═══ Extracted information ═══
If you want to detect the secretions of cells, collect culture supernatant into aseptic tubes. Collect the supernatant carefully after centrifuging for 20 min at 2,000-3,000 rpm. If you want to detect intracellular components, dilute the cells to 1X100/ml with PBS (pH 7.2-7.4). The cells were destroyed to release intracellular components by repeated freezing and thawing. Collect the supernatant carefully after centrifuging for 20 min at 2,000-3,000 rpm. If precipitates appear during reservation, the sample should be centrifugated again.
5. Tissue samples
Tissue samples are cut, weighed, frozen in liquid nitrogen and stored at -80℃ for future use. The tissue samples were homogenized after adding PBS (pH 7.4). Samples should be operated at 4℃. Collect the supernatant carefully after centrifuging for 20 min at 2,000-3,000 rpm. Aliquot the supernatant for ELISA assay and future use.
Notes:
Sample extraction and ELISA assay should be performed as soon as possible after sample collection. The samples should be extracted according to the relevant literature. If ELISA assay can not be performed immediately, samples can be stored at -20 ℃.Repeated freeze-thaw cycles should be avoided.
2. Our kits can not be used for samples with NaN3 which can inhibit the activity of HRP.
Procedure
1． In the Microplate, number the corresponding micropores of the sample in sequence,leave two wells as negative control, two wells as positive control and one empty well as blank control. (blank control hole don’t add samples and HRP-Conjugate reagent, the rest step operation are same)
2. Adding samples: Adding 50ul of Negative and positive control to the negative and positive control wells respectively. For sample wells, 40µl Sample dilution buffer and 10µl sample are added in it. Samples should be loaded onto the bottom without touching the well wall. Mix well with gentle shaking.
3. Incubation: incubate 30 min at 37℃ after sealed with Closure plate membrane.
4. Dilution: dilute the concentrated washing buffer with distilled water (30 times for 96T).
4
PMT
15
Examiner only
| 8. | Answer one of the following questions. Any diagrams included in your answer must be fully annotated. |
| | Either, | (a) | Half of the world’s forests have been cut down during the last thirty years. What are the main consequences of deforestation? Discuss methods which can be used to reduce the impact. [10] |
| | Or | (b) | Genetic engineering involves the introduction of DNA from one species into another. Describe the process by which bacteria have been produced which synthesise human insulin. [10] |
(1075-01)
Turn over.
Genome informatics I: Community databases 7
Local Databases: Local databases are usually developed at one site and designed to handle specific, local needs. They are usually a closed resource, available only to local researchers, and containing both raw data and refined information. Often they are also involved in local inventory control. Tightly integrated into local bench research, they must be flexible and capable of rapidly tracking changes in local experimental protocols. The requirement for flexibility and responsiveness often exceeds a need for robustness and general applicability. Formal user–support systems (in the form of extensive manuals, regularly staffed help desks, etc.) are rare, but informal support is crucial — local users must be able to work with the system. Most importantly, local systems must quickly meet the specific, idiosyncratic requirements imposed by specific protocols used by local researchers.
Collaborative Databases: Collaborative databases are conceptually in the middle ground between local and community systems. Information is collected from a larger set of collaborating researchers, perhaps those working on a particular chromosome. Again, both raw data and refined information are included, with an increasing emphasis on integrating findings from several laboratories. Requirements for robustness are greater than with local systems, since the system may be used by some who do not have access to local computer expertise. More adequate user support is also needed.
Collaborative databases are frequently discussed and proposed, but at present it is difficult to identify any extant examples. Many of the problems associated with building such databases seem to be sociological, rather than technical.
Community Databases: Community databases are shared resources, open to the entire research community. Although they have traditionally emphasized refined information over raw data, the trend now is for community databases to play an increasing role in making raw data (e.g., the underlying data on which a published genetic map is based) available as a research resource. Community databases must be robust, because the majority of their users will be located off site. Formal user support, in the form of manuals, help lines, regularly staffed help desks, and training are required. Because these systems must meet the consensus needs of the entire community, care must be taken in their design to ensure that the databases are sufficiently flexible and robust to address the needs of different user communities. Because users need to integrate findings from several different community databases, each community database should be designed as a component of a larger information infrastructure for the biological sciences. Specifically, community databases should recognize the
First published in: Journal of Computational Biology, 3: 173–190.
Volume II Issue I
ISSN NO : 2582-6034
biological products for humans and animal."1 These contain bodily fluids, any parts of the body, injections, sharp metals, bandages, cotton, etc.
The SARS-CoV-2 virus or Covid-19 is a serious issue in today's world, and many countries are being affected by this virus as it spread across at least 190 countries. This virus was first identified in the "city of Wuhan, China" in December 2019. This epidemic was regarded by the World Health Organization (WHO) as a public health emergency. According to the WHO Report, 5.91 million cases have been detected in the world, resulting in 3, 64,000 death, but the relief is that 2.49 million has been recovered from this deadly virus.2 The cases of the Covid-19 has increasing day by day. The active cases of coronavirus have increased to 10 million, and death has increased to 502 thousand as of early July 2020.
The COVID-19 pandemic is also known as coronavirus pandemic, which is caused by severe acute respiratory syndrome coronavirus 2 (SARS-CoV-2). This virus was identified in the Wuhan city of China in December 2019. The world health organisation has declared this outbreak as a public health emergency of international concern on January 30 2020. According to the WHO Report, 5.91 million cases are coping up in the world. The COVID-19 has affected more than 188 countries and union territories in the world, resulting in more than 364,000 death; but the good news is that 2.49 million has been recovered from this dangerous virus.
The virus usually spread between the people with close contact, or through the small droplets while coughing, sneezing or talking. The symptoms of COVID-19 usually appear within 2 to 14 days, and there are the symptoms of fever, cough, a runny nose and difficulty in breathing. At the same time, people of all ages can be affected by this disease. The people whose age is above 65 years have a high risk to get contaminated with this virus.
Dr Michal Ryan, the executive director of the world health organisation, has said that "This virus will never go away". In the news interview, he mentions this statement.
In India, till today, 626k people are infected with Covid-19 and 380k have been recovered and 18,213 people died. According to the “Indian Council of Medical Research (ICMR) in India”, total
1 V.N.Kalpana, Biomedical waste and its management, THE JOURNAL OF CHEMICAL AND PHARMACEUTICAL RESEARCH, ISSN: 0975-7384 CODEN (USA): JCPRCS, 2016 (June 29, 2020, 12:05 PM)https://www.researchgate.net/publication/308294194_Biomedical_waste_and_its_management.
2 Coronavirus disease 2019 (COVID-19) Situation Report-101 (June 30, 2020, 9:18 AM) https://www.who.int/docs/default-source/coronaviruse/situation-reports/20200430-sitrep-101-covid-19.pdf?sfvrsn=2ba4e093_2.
═══
§ What this task involves: Repeat every entry exactly. Nothing may be dropped.

§ Answer for the task:
If you want to detect the secretions of cells, collect culture supernatant into aseptic tubes. Collect the supernatant carefully after centrifuging for 20 min at 2,000-3,000 rpm. If you want to detect intracellular components, dilute the cells to 1X100/ml with PBS (pH 7.2-7.4). The cells were destroyed to release intracellular components by repeated freezing and thawing. Collect the supernatant carefully after centrifuging for 20 min at 2,000-3,000 rpm. If precipitates appear during reservation, the sample should be centrifugated again.
5. Tissue samples
Tissue samples are cut, weighed, frozen in liquid nitrogen and stored at -80℃ for future use. The tissue samples were homogenized after adding PBS (pH 7.4). Samples should be operated at 4℃. Collect the supernatant carefully after centrifuging for 20 min at 2,000-3,000 rpm. Aliquot the supernatant for ELISA assay and future use.
Notes:
Sample extraction and ELISA assay should be performed as soon as possible after sample collection. The samples should be extracted according to the relevant literature. If ELISA assay can not be performed immediately, samples can be stored at -20 ℃.Repeated freeze-thaw cycles should be avoided.
2. Our kits can not be used for samples with NaN3 which can inhibit the activity of HRP.
Procedure
1． In the Microplate, number the corresponding micropores of the sample in sequence,leave two wells as negative control, two wells as positive control and one empty well as blank control. (blank control hole don’t add samples and HRP-Conjugate reagent, the rest step operation are same)
2. Adding samples: Adding 50ul of Negative and positive control to the negative and positive control wells respectively. For sample wells, 40µl Sample dilution buffer and 10µl sample are added in it. Samples should be loaded onto the bottom without touching the well wall. Mix well with gentle shaking.
3. Incubation: incubate 30 min at 37℃ after sealed with Closure plate membrane.
4. Dilution: dilute the concentrated washing buffer with distilled water (30 times for 96T).
4
PMT
15
Examiner only
| 8. | Answer one of the following questions. Any diagrams included in your answer must be fully annotated. |
| | Either, | (a) | Half of the world’s forests have been cut down during the last thirty years. What are the main consequences of deforestation? Discuss methods which can be used to reduce the impact. [10] |
| | Or | (b) | Genetic engineering involves the introduction of DNA from one species into another. Describe the process by which bacteria have been produced which synthesise human insulin. [10] |
(1075-01)
Turn over.
Genome informatics I: Community databases 7
Local Databases: Local databases are usually developed at one site and designed to handle specific, local needs. They are usually a closed resource, available only to local researchers, and containing both raw data and refined information. Often they are also involved in local inventory control. Tightly integrated into local bench research, they must be flexible and capable of rapidly tracking changes in local experimental protocols. The requirement for flexibility and responsiveness often exceeds a need for robustness and general applicability. Formal user–support systems (in the form of extensive manuals, regularly staffed help desks, etc.) are rare, but informal support is crucial — local users must be able to work with the system. Most importantly, local systems must quickly meet the specific, idiosyncratic requirements imposed by specific protocols used by local researchers.
Collaborative Databases: Collaborative databases are conceptually in the middle ground between local and community systems. Information is collected from a larger set of collaborating researchers, perhaps those working on a particular chromosome. Again, both raw data and refined information are included, with an increasing emphasis on integrating findings from several laboratories. Requirements for robustness are greater than with local systems, since the system may be used by some who do not have access to local computer expertise. More adequate user support is also needed.
Collaborative databases are frequently discussed and proposed, but at present it is difficult to identify any extant examples. Many of the problems associated with building such databases seem to be sociological, rather than technical.
Community Databases: Community databases are shared resources, open to the entire research community. Although they have traditionally emphasized refined information over raw data, the trend now is for community databases to play an increasing role in making raw data (e.g., the underlying data on which a published genetic map is based) available as a research resource. Community databases must be robust, because the majority of their users will be located off site. Formal user support, in the form of manuals, help lines, regularly staffed help desks, and training are required. Because these systems must meet the consensus needs of the entire community, care must be taken in their design to ensure that the databases are sufficiently flexible and robust to address the needs of different user communities. Because users need to integrate findings from several different community databases, each community database should be designed as a component of a larger information infrastructure for the biological sciences. Specifically, community databases should recognize the
First published in: Journal of Computational Biology, 3: 173–190.
Volume II Issue I
ISSN NO : 2582-6034
biological products for humans and animal."1 These contain bodily fluids, any parts of the body, injections, sharp metals, bandages, cotton, etc.
The SARS-CoV-2 virus or Covid-19 is a serious issue in today's world, and many countries are being affected by this virus as it spread across at least 190 countries. This virus was first identified in the "city of Wuhan, China" in December 2019. This epidemic was regarded by the World Health Organization (WHO) as a public health emergency. According to the WHO Report, 5.91 million cases have been detected in the world, resulting in 3, 64,000 death, but the relief is that 2.49 million has been recovered from this deadly virus.2 The cases of the Covid-19 has increasing day by day. The active cases of coronavirus have increased to 10 million, and death has increased to 502 thousand as of early July 2020.
The COVID-19 pandemic is also known as coronavirus pandemic, which is caused by severe acute respiratory syndrome coronavirus 2 (SARS-CoV-2). This virus was identified in the Wuhan city of China in December 2019. The world health organisation has declared this outbreak as a public health emergency of international concern on January 30 2020. According to the WHO Report, 5.91 million cases are coping up in the world. The COVID-19 has affected more than 188 countries and union territories in the world, resulting in more than 364,000 death; but the good news is that 2.49 million has been recovered from this dangerous virus.
The virus usually spread between the people with close contact, or through the small droplets while coughing, sneezing or talking. The symptoms of COVID-19 usually appear within 2 to 14 days, and there are the symptoms of fever, cough, a runny nose and difficulty in breathing. At the same time, people of all ages can be affected by this disease. The people whose age is above 65 years have a high risk to get contaminated with this virus.
Dr Michal Ryan, the executive director of the world health organisation, has said that "This virus will never go away". In the news interview, he mentions this statement.
In India, till today, 626k people are infected with Covid-19 and 380k have been recovered and 18,213 people died. According to the “Indian Council of Medical Research (ICMR) in India”, total
1 V.N.Kalpana, Biomedical waste and its management, THE JOURNAL OF CHEMICAL AND PHARMACEUTICAL RESEARCH, ISSN: 0975-7384 CODEN (USA): JCPRCS, 2016 (June 29, 2020, 12:05 PM)https://www.researchgate.net/publication/308294194_Biomedical_waste_and_its_management.
2 Coronavirus disease 2019 (COVID-19) Situation Report-101 (June 30, 2020, 9:18 AM) https://www.who.int/docs/default-source/coronaviruse/situation-reports/20200430-sitrep-101-covid-19.pdf?sfvrsn=2ba4e093_2.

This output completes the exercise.